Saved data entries
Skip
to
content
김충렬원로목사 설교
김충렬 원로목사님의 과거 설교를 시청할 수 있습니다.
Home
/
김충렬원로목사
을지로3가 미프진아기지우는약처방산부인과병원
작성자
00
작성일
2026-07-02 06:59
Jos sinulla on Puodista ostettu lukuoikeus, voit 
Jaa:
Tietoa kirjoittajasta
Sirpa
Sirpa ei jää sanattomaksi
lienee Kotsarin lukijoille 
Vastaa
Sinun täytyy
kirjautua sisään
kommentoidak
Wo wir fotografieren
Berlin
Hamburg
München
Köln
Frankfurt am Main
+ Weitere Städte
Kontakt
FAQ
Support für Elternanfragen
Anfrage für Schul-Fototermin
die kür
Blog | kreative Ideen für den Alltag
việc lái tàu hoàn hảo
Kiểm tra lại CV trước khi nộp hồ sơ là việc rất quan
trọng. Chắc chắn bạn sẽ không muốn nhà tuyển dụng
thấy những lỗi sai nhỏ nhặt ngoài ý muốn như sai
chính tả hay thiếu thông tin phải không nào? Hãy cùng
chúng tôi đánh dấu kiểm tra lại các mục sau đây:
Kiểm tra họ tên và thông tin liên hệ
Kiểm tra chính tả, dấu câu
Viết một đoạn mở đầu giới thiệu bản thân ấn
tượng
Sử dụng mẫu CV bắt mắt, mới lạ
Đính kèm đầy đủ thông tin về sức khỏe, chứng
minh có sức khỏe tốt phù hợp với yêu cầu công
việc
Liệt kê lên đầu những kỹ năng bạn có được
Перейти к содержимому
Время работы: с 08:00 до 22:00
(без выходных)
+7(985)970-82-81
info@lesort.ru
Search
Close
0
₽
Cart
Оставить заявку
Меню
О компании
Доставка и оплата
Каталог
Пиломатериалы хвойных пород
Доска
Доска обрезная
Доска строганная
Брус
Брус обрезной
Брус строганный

=== Brief ===
Reply with only the number of lines in the entries that contain the word "việc".

=== Task result ===
3